Initially, the folktale was used as a sort of children’s story so as to instill righteous values and character upon young Japanese children, but with the progression of time Momotarō came to represent many platforms and fulfilled several agendas, some of which included war propaganda and human rights campaigns. In the period both preceding and during World War II, Momotarō would be the popular choice as a type of central figure in militaristic and nationalistic propaganda. Momotarō propaganda such as with Mitsuyo Seo’s Momotarō Sea Eagle was created in hopes of instilling the “Japanese Spirit” into the Japanese populous, so as to push the war effort in Japan’s favor against demons such as the Americans. Just as in the animation where the various cute animals unite to fight off the Oni, eventually defeating the demons, Japan too sought for a Japanese unification amongst its citizens in the war effort against America.
Even after World War II, Momotarō would still be used as a figure head in times of crisis such as with the discovery of the Minimata Disease in 1956 in Minimata City of the Kuramoto Prefecture within Japan. As the disease grew in number and prevalence, Noriaki Tsuchimoto sought some sort of greater awareness and justification, which came in the form of his film, Minamata: The Victims and Their World. Such documentary put to light the social injustices of the large corporations, and called for the unity of the Japanese citizens against the evil big industry which poisoned Japanese waters and produce (in particular fish) with their mercury-enriched fertilizers. This very much paralleled the plights and struggle within the Momotarō folktale, making Momotarō an ideal figure to head the campaign against the evil demon’s of Japanese big industry. A Minimata community began to form in the periods following the the outbreak of the disease, as a result of the all the suffering and pain the villagers endured. Minimata, being heavily dependent upon the fish produce, suffered in silence whilst the big corporations, ignorant to their pains as they could afford food of higher quality and purity. This new community with its newly-found resolve and unification would at the very least have its voice heard, while gradually obtaining their goals of social justice with regards to the poisoning of Japanese waters.

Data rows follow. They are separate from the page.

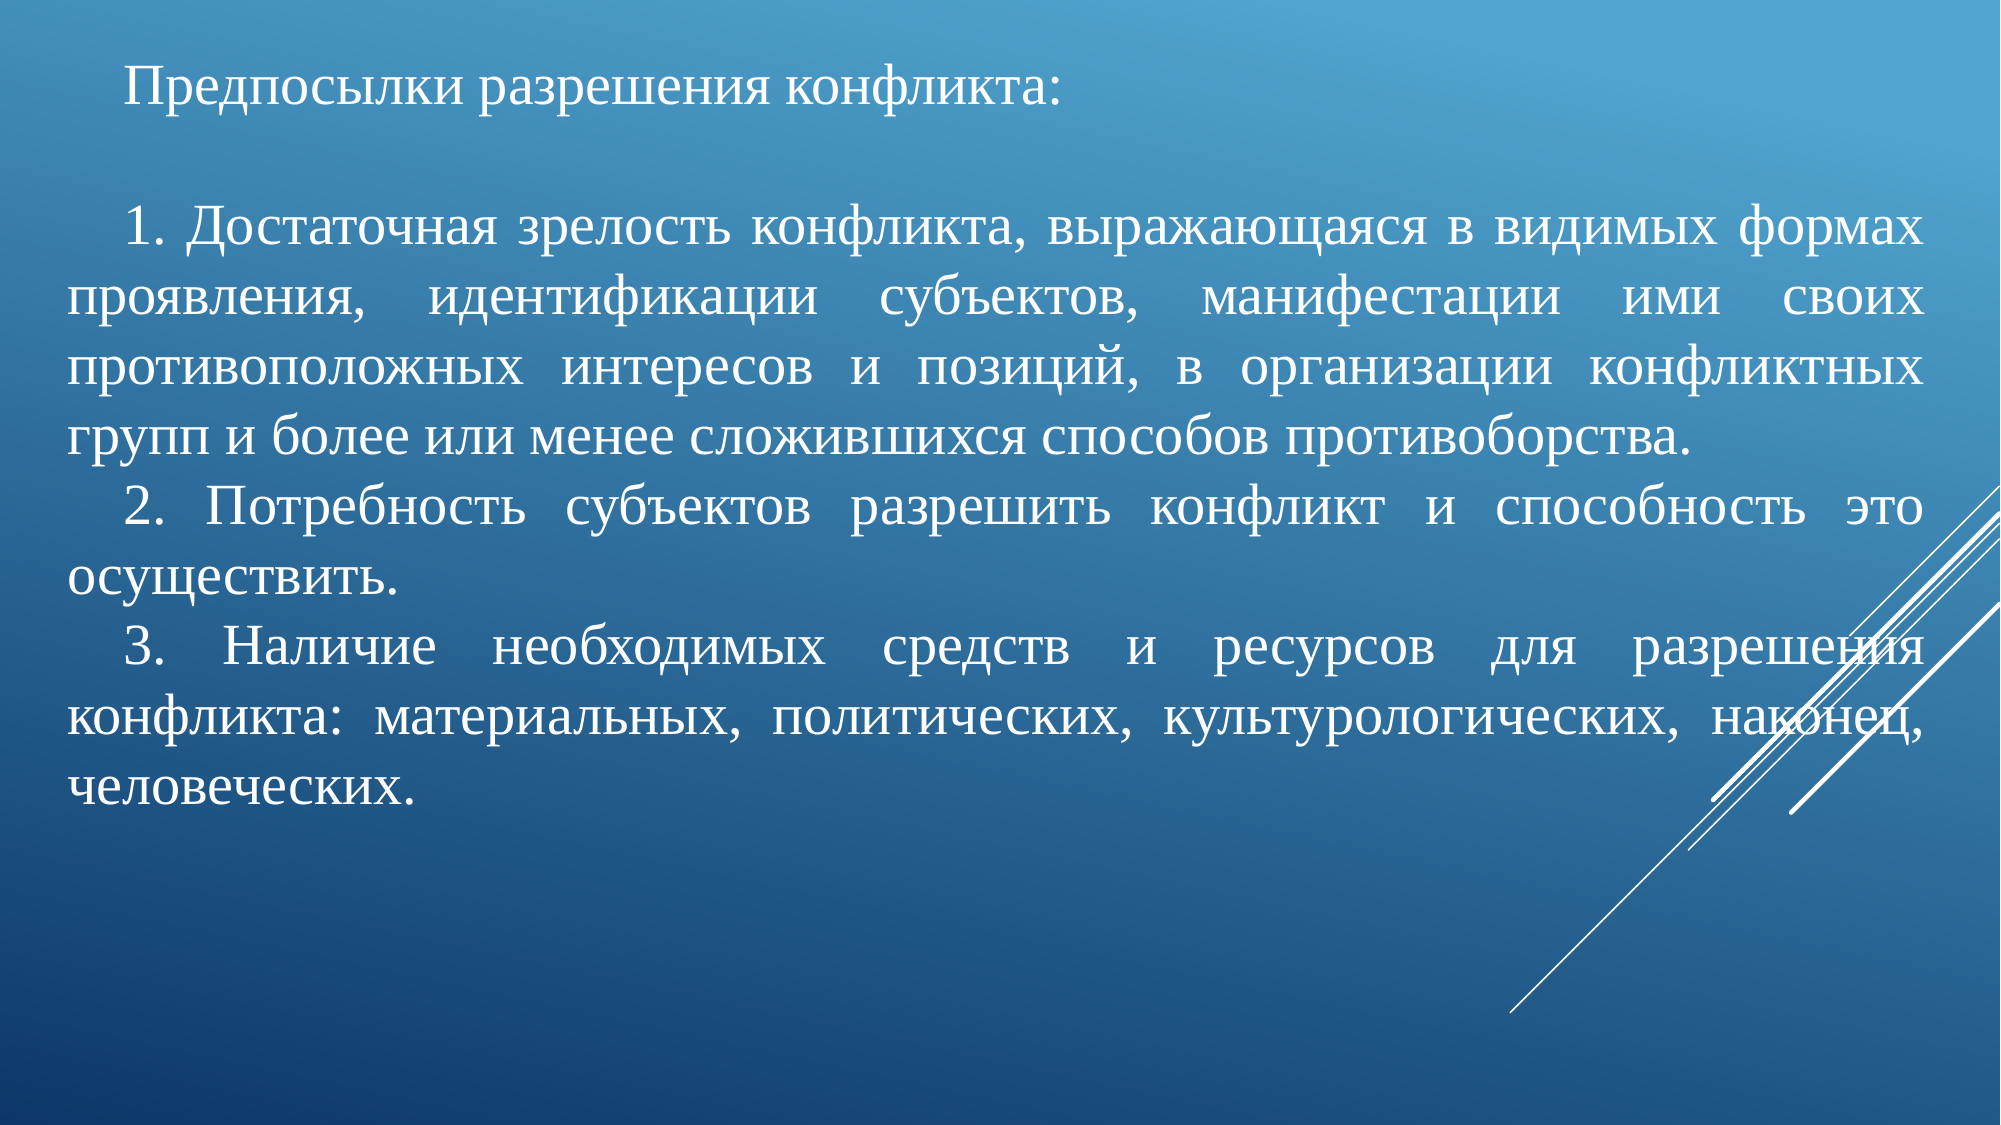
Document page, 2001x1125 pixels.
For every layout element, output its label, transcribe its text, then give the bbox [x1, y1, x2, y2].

text_box Предпосылки разрешения конфликта: 1. Достаточная зрелость конфликта, выражающаяся в видимых формах проявления, идентификации субъектов, манифестации ими своих противоположных интересов и позиций, в организации конфликтных групп и более или менее сложившихся способов противоборства. 2. Потребность субъектов разрешить конфликт и способность это осуществить. 3. Наличие необходимых средств и ресурсов для разрешения конфликта: материальных, политических, культурологических, наконец, человеческих. [52, 38, 1941, 824]
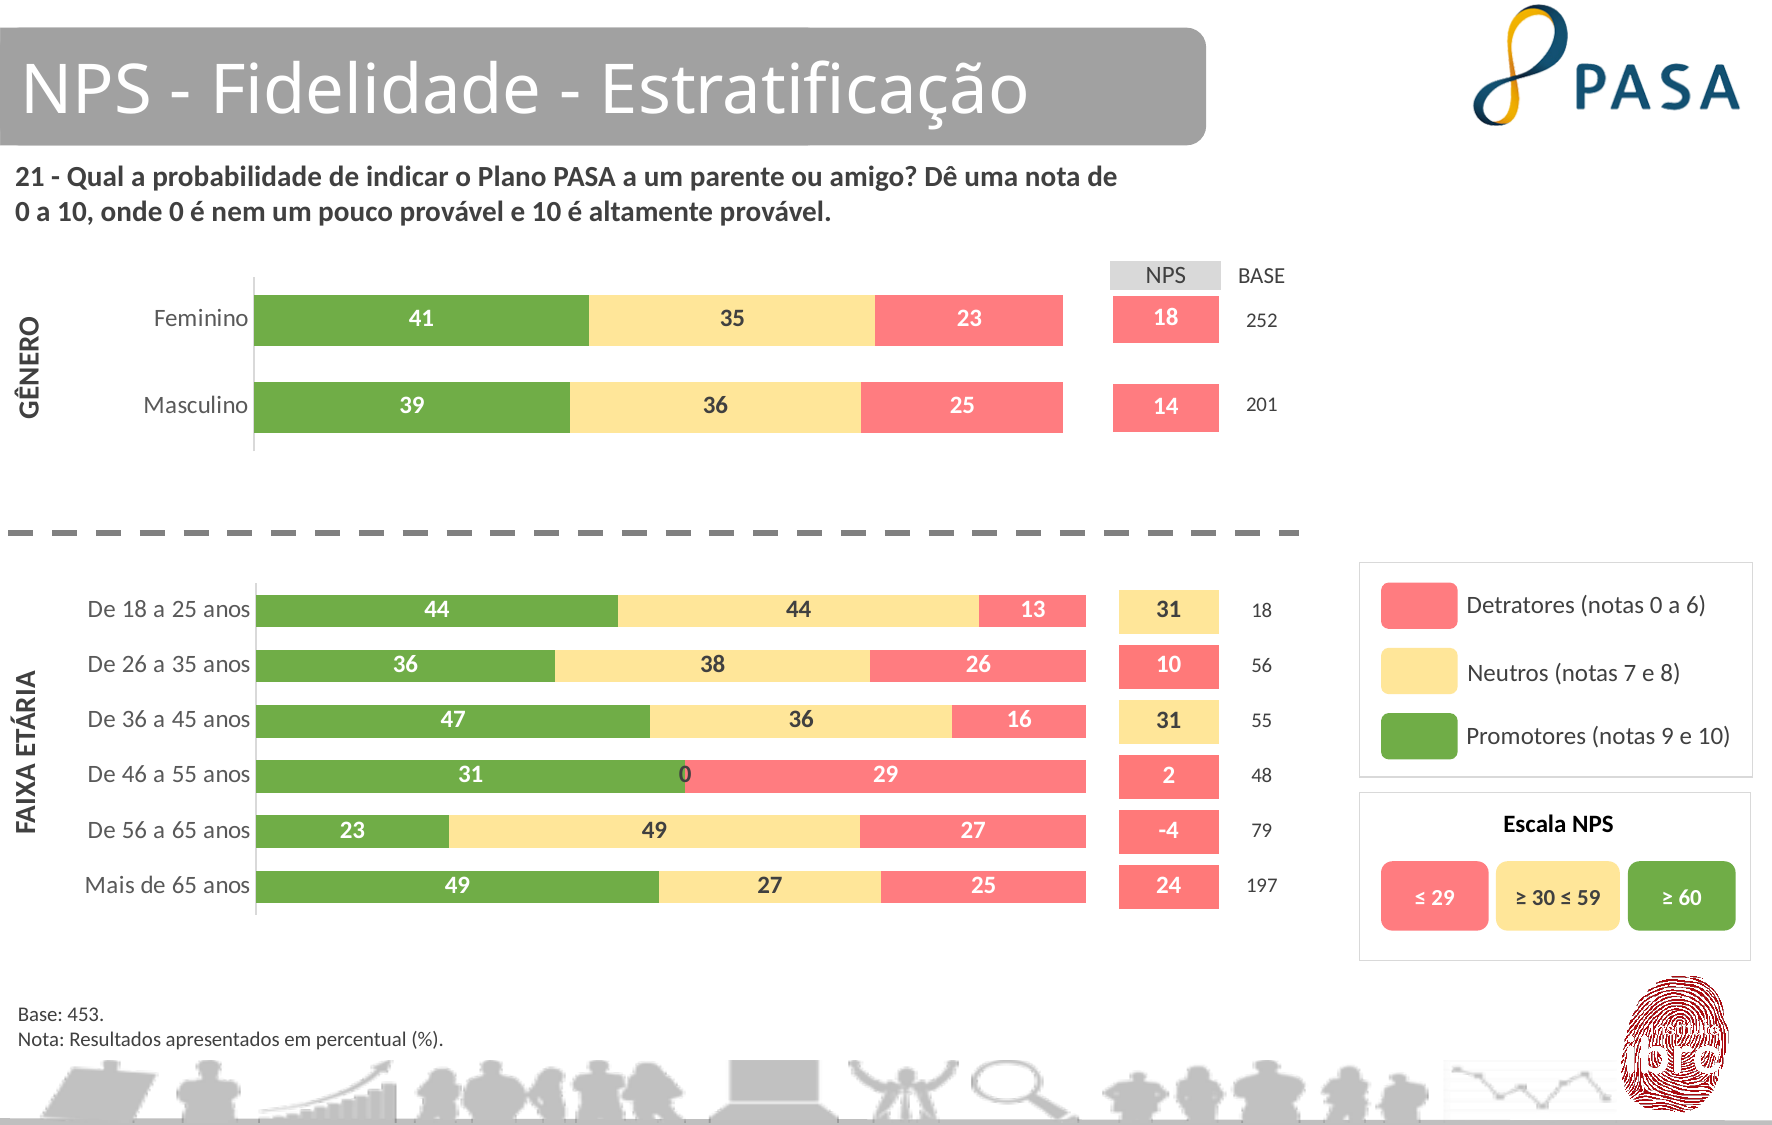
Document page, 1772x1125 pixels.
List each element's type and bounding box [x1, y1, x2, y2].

text_box [3, 992, 460, 1058]
text_box [1359, 562, 1753, 778]
table_header [1119, 584, 1317, 639]
text_box [0, 628, 49, 878]
text_box [0, 25, 1209, 148]
text_box [1358, 792, 1759, 961]
text_box [0, 149, 1134, 235]
table_header [1110, 261, 1317, 293]
chart [63, 556, 1087, 942]
table_cell [1110, 293, 1317, 436]
text_box [1, 243, 52, 493]
picture [1460, 0, 1753, 132]
chart [98, 253, 1087, 475]
picture [0, 973, 1747, 1123]
table_cell [1119, 639, 1317, 915]
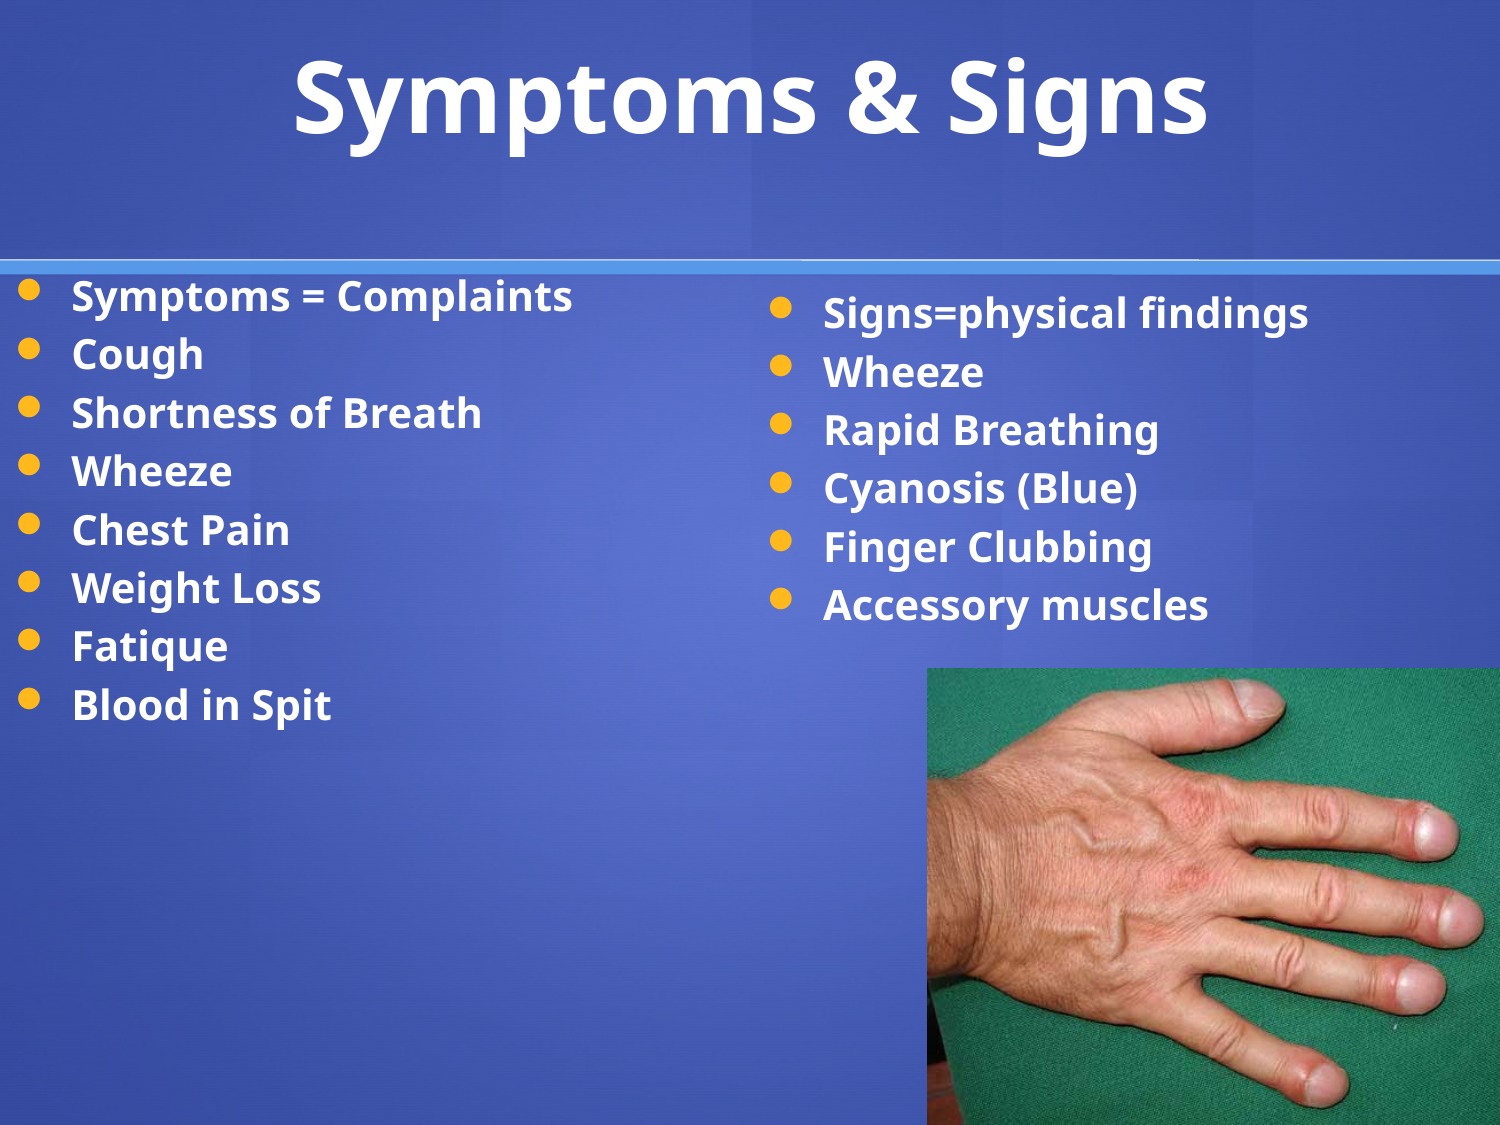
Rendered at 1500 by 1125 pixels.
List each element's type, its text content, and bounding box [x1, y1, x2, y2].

list Signs=physical findings Wheeze Rapid Breathing Cyanosis (Blue) Finger Clubbing Accessory muscles [751, 279, 1490, 1023]
picture [926, 667, 1500, 1125]
list Symptoms = Complaints Cough Shortness of Breath Wheeze Chest Pain Weight Loss Fatique Blood in Spit [0, 262, 774, 1005]
title Symptoms & Signs [76, 0, 1427, 188]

Japan throughout its history of both prosperity and devastation would require a figure to unite its citizens in a holistic community, capable of uplifting any disaster. The tale of Momotarō fulfilled such role for the Japanese people with its aspects of camaraderie and resistance through the unification under the millet dumpling and symbolism of the peach. Time and time again, whether it be through literature or film, Momotarō and its food displays the greater power of a community as a opposed to an individual. Even the simplest of objects such as the food of millet dumplings can unify an entity that would otherwise be powerless while segmented. A war may be waged by a single entity, but it must be fought by the masses to be considered even possible. The importance of the Momotarō and food to Japan’s constant plight is undeniable, and will likely be prevalent for generations to come, whether it be as a result of the instillation of values, war of powers, or devastating disease, as is evident in Japan’s extensive history.